- Document passage

● ● ● ●

- The Washington Times - Thursday, January 19, 2006

Fifty years ago this month, five young missionaries were killed by an Ecuadorian tribe known to the world as the Auca Indians. Auca means savage.

The tribe called itself, then and now, the Waodani. The real story isn’t only the death of those five young men. It is also the incredible reconciliation not long after, as relatives of the dead men returned to offer love and peace to the very people who had murdered their loved ones.

That incident and reconciliation are told in a remarkable new film to be released in 1,200 theaters this weekend. It’s called “End of the Spear.” It is the finest film of its kind I have seen.

This isn’t one of those liberal sob stories one hears in a debate about capital punishment. This is about the power of true forgiveness. It is unlike anything one sees in contemporary culture. Beautifully photographed in the rainforests of Panama, because the remote Waodani village in Ecuador could not sustain a film crew, “End of the Spear” uses Panamanian actors coached by Waodani warriors brought in for the project. Some of those warriors also appear in the film.

● ● ● ●

- Given data

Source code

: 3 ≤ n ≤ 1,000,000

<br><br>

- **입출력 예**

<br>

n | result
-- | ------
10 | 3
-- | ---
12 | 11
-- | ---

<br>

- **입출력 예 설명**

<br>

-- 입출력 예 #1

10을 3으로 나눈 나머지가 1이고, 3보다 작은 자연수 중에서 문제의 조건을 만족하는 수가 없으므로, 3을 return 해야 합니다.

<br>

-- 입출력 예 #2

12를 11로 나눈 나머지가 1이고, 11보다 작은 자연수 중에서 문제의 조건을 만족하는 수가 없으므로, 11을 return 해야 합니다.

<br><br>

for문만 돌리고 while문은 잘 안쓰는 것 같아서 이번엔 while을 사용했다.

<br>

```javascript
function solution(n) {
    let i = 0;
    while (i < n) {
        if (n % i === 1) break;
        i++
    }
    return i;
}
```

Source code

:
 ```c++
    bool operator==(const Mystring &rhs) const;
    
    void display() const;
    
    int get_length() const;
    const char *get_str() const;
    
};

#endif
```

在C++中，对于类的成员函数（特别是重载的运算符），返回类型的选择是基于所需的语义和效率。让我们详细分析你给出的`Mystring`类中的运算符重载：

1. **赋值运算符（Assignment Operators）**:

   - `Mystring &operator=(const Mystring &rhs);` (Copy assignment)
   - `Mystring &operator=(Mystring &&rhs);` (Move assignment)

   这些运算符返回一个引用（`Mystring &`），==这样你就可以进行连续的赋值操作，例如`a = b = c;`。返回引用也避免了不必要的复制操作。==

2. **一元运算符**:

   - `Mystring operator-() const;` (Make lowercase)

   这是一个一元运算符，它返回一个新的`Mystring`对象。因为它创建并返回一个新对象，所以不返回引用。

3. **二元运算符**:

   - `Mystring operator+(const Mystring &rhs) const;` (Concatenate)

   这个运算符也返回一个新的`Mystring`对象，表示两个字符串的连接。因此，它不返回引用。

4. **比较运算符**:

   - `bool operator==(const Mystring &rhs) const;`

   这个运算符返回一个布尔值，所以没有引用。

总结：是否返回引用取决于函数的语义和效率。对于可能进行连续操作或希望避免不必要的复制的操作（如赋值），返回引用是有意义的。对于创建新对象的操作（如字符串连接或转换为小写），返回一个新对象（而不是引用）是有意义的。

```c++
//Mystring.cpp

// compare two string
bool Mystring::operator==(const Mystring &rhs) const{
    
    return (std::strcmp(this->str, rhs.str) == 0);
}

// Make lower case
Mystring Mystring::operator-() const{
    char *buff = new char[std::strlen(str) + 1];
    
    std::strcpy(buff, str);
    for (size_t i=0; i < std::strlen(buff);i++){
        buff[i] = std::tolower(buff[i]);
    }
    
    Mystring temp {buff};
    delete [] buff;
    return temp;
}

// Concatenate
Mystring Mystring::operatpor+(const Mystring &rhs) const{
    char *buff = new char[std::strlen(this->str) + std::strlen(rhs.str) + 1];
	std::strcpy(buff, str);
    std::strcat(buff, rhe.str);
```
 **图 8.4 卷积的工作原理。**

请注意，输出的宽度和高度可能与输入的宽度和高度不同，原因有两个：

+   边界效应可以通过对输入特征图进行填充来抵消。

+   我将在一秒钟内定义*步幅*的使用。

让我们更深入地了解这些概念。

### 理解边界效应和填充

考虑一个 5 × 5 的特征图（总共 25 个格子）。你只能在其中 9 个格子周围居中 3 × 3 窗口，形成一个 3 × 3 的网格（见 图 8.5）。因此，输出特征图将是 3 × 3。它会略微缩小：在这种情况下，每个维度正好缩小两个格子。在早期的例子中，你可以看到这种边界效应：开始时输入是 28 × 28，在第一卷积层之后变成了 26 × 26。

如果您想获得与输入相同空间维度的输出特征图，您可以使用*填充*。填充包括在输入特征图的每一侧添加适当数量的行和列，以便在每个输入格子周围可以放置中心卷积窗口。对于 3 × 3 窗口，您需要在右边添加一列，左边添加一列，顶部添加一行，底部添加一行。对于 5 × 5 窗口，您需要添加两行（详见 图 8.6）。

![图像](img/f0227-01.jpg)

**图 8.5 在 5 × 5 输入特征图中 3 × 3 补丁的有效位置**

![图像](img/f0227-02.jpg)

● ● ● ●

- Actions to take
1) In the article about "End of the Spear," what name did the Ecuadorian tribe use for itself?
2) Carry on the article about "End of the Spear" from the point where it stops.

- Answers for the tasks
1) The Waodani.

2)
“End of the Spear” is so moving you will not believe it is director Jim Hanon’s first feature film. Every Tribe Entertainment, (www.everytribe.com), the production company behind it, was founded by Oklahoma City businessman Mart Green, who grew up in a home so conservative he had never been to a movie theater. When Mr. Green heard Steve Saint tell the story of his father and the other missionaries speared to death in 1956 and saw Mr. Saint introduce “Mincaye,” the man who killed Mr. Saint’s father, Nate, he immediately saw the power in putting the story on film.

As long as we are talking firsts, this is the first feature film by Every Tribe Entertainment and the first time the story has been told from the perspective of the Waodani. It is rated PG-13 for violence, but the violence is necessary to the story.

Mr. Hanon says the Waodani at first refused to cooperate. But when he told them about violence in American culture, like the Columbine shootings, they decided to participate. In a promotional DVD for the movie, Mincaye says, “The foreigners are living as angry and violent as we once did. But they could be living well. We changed. The foreigners [can change], too.”

Does reconciliation work? Shortly after the missionaries were killed, the wife of one of the slain men and the sister of another went to live with the tribe. Within two years, the tribal homicide rate dropped more than 90 percent. That beats any “tough on crime” approach in the United States.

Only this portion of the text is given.